Burke's investigation starts in 1991, when as an aspiring journalist he travelled from Turkey into the Kurdish enclave in Iraq. He was, he confesses, quite ignorant about Kurdistan, but combining admiration for the Peshmerga with a healthy beer-and-skittles attitude, he spends a few weeks learning to shoot under allied vapour trails before making a hair-raising escape from Saddam's men. This is the first of several close shaves. He is, by this account, lucky to be alive. He comes under tank and sniper fire in Najaf. He runs in panic from shelling in Kurdistan. In Tajikistan, militiamen threaten to push him off a cliff, but he escapes in a Lada at jogging speed.
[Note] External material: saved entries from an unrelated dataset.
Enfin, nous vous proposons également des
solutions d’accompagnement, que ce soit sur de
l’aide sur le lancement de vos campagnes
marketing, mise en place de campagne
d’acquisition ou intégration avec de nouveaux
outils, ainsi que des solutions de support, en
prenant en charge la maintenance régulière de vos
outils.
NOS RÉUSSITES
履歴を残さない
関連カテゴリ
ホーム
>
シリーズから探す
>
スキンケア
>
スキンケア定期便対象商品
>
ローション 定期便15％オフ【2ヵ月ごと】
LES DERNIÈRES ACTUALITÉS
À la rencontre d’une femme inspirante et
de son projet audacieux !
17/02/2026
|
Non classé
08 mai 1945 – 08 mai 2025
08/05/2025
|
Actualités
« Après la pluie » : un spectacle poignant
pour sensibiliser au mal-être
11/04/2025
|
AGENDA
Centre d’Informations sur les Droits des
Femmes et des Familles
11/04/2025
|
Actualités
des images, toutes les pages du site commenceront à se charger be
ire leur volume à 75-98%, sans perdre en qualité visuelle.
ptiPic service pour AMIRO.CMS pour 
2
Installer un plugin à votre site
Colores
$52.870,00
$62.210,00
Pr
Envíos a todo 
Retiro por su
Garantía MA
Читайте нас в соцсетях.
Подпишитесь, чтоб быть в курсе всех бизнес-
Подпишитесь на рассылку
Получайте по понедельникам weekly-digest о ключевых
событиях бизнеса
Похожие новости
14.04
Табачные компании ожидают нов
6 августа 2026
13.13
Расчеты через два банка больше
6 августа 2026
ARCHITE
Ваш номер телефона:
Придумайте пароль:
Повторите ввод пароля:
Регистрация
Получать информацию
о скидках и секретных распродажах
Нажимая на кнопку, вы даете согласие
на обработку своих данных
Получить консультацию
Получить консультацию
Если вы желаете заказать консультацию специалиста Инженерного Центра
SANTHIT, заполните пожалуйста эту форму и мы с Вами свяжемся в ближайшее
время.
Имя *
Much analysis is given over to unpicking half-truths surrounding Al-Qa'ida. But they are not the only myth-makers in the book. Israeli settlers employ myths when quoting holy texts; al-Zarqawi tries to make one when he decapitates Ken Bigley; the Western media depend on them all the time. Like Gardner, Burke retains a healthy scepticism for the intelligence community and is angry at the government's claim that the war in Iraq had nothing to do with the London bombings. He is contemptuous of the supposed infallibility of the security services and regards attempts to circulate what they know to be lies as reprehensible.

Analysing the Iraq war - the right war for the wrong reasons at the wrong time, in his view - Burke views the coalition's strategic errors to be in part the result of believing their own myths, such as the purported link between Saddam Hussein and Al Qa'ida. He even interviews a Kurdish prisoner whose testimony was cited in Washington as evidence of such a link and reveals him to be a savvy liar. Along the way, Burke arrives at more conclusions about militant Islamism. He observes that religion is most attractive when it is socially useful, doubly attractive when secular systems of governance fail, and that propaganda works best when directed at an emotional, not intellectual level on a humiliated and frustrated public. If violence by deed is propaganda, then spectacular violence is spectacular propaganda.

Like Gardner, Burke is fundamentally optimistic, deciding that our best hopes should be pinned on the vast silent majority who hold the balance of power in Muslim communities. The best weapons to fight Islamic militancy are moderation and common sense. But don't expect any easy remedies.